We sat across from one another in the otherwise empty classroom after the night course ended. The fluorescent overhead lights and the dusk that crept through the windows cast a sort of institutional glow that you only see in classrooms, offices and hospitals during evening hours. Somehow, we got on the topic of parents, and in that oddly lit room I told her all about the rough two years I’d had after losing my dad.

Whenever I disclosed this piece of personal history, people usually reacted in one of two ways: They either offered their genuine but disconnected sympathy, or they treated the subject like a fragile house of cards to be cautiously circumvented. Amy did neither. She told me about her mother who passed away after battling breast cancer, and her father who died of ALS. She had endured plenty of devastating diagnoses and premature loss. She wasn’t a tourist in this territory.

She spoke to me with a mixture of empathy and practicality, and not the far-away kind of empathy that draws solely from faded memories. It’s not just that she knew where I was coming from. She met me there, and she helped pull me out.

I took more composition classes from Amy, and we became closer with each semester. Another student, Lisa, Amy and I became a composition triumvirate. One of the first times I saw Amy outside of class, Lisa and I went to her house to bake pies. My mother was shocked, pleased and quite skeptical when I told her I was skipping my usual Friday-night debauchery to bake with my teacher. I’m not sure she was entirely convinced that I had told the truth about my plans until I returned completely sober with a pie in hand. A delicious one, at that.
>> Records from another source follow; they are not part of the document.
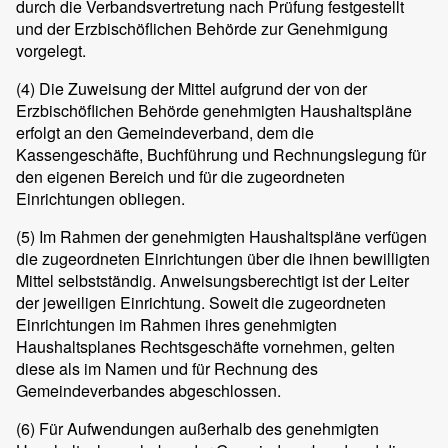
durch die Verbandsvertretung nach Prüfung festgestellt
und der Erzbischöflichen Behörde zur Genehmigung
vorgelegt.
(4)
Die Zuweisung der Mittel aufgrund der von der
Erzbischöflichen Behörde genehmigten Haushaltspläne
erfolgt an den Gemeindeverband, dem die
Kassengeschäfte, Buchführung und Rechnungslegung für
den eigenen Bereich und für die zugeordneten
Einrichtungen obliegen.
(5)
Im Rahmen der genehmigten Haushaltspläne verfügen
die zugeordneten Einrichtungen über die ihnen bewilligten
Mittel selbstständig. Anweisungsberechtigt ist der Leiter
der jeweiligen Einrichtung. Soweit die zugeordneten
Einrichtungen im Rahmen ihres genehmigten
Haushaltsplanes Rechtsgeschäfte vornehmen, gelten
diese als im Namen und für Rechnung des
Gemeindeverbandes abgeschlossen.
(6)
Für Aufwendungen außerhalb des genehmigten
Throughout my 11-year friendship with Amy, I have come to reconcile the once-puzzling discrepancy between my draconian first impression of her and the warmth she has brought to my life since. It turned out Amy is not only Miss Sunshine Personified, but she is also the fearsome force I had seen at the beginning. This dichotomy has become evident in every facet of her life: her delicate and beautiful use of words, and her bullish, driven approach to the schooling and career that bolstered her writing; her unwavering emotional support in her friendships and marriage, and her propensity to exercise brutal honesty; her gentle encouragement and pedagogy, and her steadfast commitment to pushing one’s mind and abilities to the very limit.

And when little Theo came along it could be seen in her daily, effervescent “good morning” serenades to the smiling boy, and her firm, guiding hand that continues to teach him the values that will mold him into a great man. And in her battle with cancer, it has become evident through the constant humor and grace she has maintained while exerting the fierceness of a true warrior.

My friendship with Amy may not seem exceptional from an outsider’s perspective. I wasn’t the first kid to experience a death in the family. Amy’s not the first woman to fight breast cancer. I wasn’t the first wayward student to excel academically with the help of a teacher, and our relationship wasn’t the first to be salvaged by second impressions. But Amy Rauch Neilson is the only person who has taught me—and I suspect many others—the precise balance required to live the most productive and fulfilling life one could possibly imagine. Amy has shown me how to fight with grace. And I will forever be grateful.